To further complicate matters the gift and estate tax rules are related in the sense that gifts over a lifetime can lower your estate tax exclusion amount. So, while $3.5 million may sound like a large exclusion, you should consider that you may have large life insurance policies that would be paid upon death, you may own property here or elsewhere (a US resident’s world wide estate is taxed), you may have a considerable amount in pension or retirement plans, or perhaps your exclusion is limited as a result of previous gifts. Furthermore, you may at some point leave the US but still retain US property – which opens up another estate tax can of worms because non-residents do not get the $3.5 million exclusion.
Most US attorneys that specialize in estate tax matters can help you with such issues but you might want to ask whether the attorney is familiar with Qualified Domestic Order Trust (QDOT) provisions. Such trust provisions are one method of putting non-US citizen spouses on the same footing with respect to estate tax rules as US citizen spouses (however this has also been affected by the current uncertainty in the estate regulations since QDOT provisions have, in essence, been repealed as of 2010.
7. Education and retirement savings plans: In the United States there are a number of savings vehicles available to help you save for your children’s education or for retirement on a tax-preference basis. While these savings plans are very useful if your children will eventually attend university in the US or if you plan to retire in the US, the usefulness of such plans may be limited if you or your children establish residence abroad before you can tap these plans.
As an example, there are so-called “529 College Savings Plans” available, which allow money to be contributed on an after-tax basis but which do not tax investment growth or distributions if used for your children’s future education. The catch is that the money has to be used at an “accredited institution” otherwise you lose the tax advantages and may have to pay a penalty upon withdrawal. Almost all US institutions of higher learning are accredited but the number of non-US accredited institutions is limited.

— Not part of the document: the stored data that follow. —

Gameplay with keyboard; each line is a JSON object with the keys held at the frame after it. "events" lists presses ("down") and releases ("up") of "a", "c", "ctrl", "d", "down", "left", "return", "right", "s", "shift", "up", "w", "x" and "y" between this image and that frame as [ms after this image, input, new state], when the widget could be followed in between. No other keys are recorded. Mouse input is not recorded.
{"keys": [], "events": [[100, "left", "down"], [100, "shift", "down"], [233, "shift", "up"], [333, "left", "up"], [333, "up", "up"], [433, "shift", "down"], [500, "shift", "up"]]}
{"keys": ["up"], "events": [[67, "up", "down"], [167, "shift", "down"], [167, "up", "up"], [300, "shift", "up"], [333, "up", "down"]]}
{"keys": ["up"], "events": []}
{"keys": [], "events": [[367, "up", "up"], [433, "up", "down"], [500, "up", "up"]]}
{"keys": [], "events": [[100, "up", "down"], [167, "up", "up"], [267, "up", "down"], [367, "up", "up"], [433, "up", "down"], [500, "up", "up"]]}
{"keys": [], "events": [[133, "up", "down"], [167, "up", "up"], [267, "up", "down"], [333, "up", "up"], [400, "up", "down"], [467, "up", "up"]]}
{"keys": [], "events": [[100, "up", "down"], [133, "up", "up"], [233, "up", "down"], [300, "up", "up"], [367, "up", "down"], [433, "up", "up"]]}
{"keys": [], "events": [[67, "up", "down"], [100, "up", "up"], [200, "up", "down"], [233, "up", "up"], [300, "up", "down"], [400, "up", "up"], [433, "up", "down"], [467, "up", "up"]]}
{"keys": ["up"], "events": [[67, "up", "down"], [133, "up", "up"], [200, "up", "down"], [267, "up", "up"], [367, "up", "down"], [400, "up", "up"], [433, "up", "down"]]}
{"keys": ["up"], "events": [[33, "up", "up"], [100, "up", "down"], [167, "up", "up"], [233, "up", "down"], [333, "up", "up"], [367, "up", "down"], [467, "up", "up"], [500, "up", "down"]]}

With respect to retirement savings plans, I have already mentioned the danger that your account might be at a financial institution that will not allow non-residents to hold accounts. So if you give up US residency you may have to move the account to another institution (not easy to do once you are no longer a US resident). At the same time, such accounts cannot be cashed out before a certain age without tax penalty, and cannot be moved to non-US accounts.

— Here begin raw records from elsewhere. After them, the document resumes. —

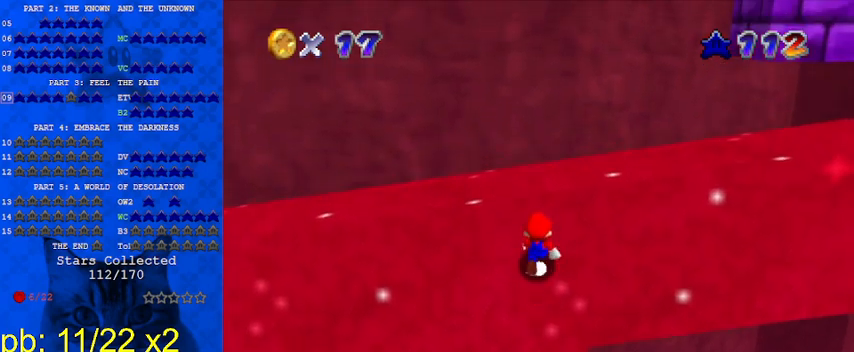
{"keys": ["up"], "events": [[100, "up", "up"], [133, "up", "down"], [233, "up", "up"], [333, "up", "down"], [367, "up", "up"], [467, "up", "down"]]}
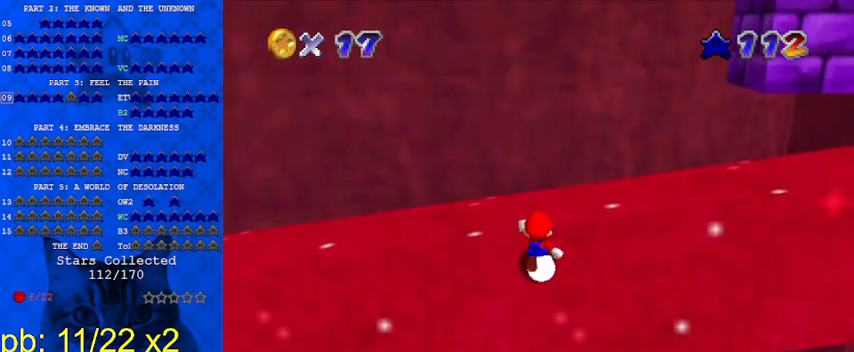
{"keys": [], "events": [[33, "up", "up"], [100, "up", "down"], [200, "up", "up"], [267, "up", "down"], [333, "up", "up"], [433, "up", "down"], [500, "up", "up"]]}
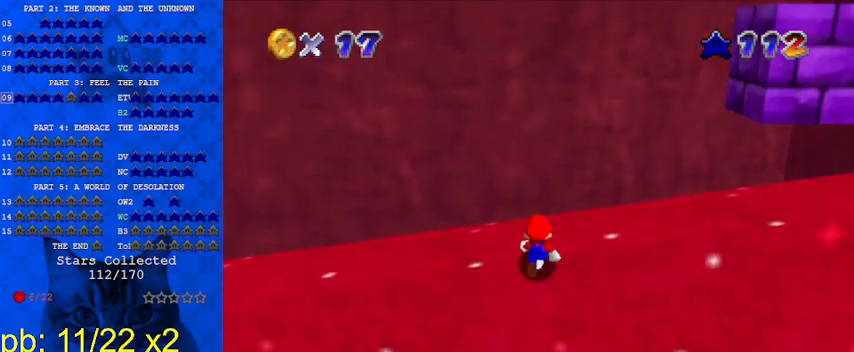
{"keys": [], "events": [[67, "up", "down"], [133, "up", "up"], [233, "up", "down"], [300, "up", "up"], [367, "up", "down"], [400, "a", "down"], [467, "up", "up"], [500, "a", "up"]]}
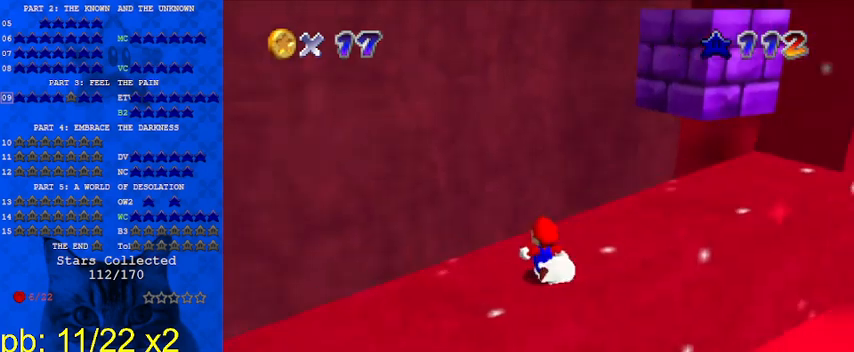
{"keys": ["up"], "events": [[100, "a", "down"], [133, "a", "up"], [467, "up", "down"]]}
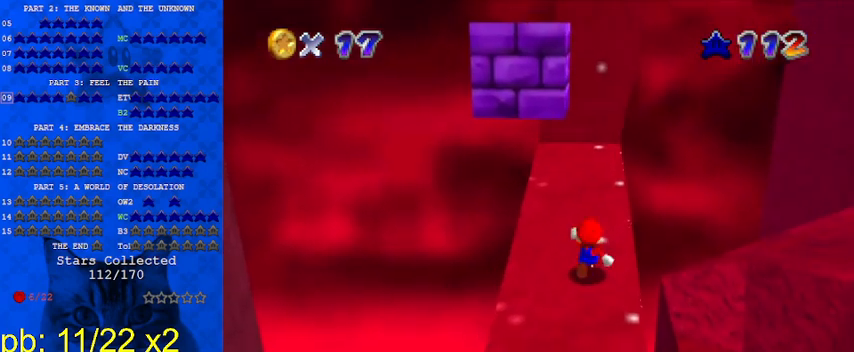
{"keys": ["left", "up"], "events": [[100, "shift", "down"], [200, "shift", "up"], [233, "left", "down"]]}
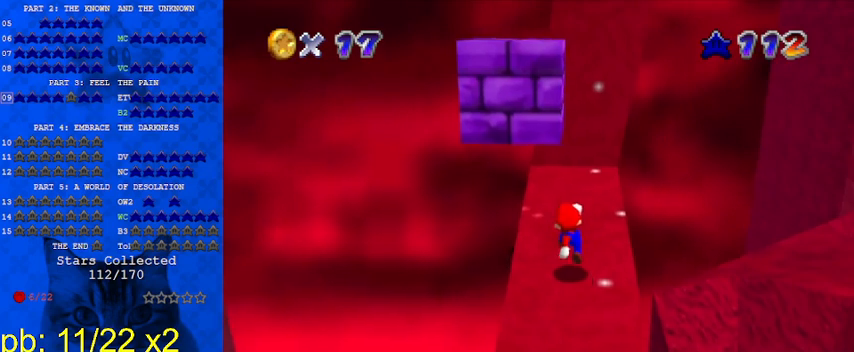
{"keys": ["shift"], "events": [[67, "left", "up"], [100, "shift", "down"], [200, "up", "up"], [267, "left", "down"], [433, "left", "up"]]}
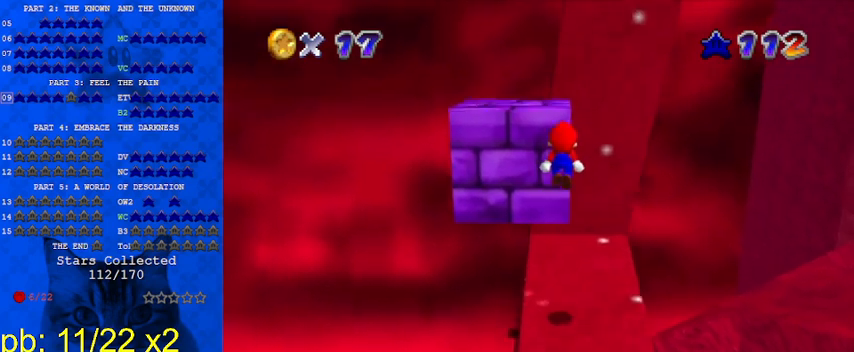
{"keys": [], "events": [[67, "left", "down"], [67, "up", "down"], [133, "shift", "up"], [167, "left", "up"], [300, "shift", "down"], [500, "shift", "up"], [500, "up", "up"]]}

This is not to say that you shouldn’t participate in US retirement plans that allow considerable tax benefits. Especially since, if you withdraw the money from your retirement accounts after you leave the US, you might reap further tax benefits as a result of the fact that you might be in a very low US tax bracket – or perhaps not even subject to US tax as a result of tax treaty benefits.
Space has only allowed me to summarize and touch upon many of the issues that non-US citizens face when moving to or living in the United States. The important takeaway from this article is that taking the time to plan around these issues can save you a considerable amount of anguish in the future. Experts are available to help you but it is important to consult with specialists, as expatriate matters are outside the knowledge base of most US tax, legal, and investment professionals.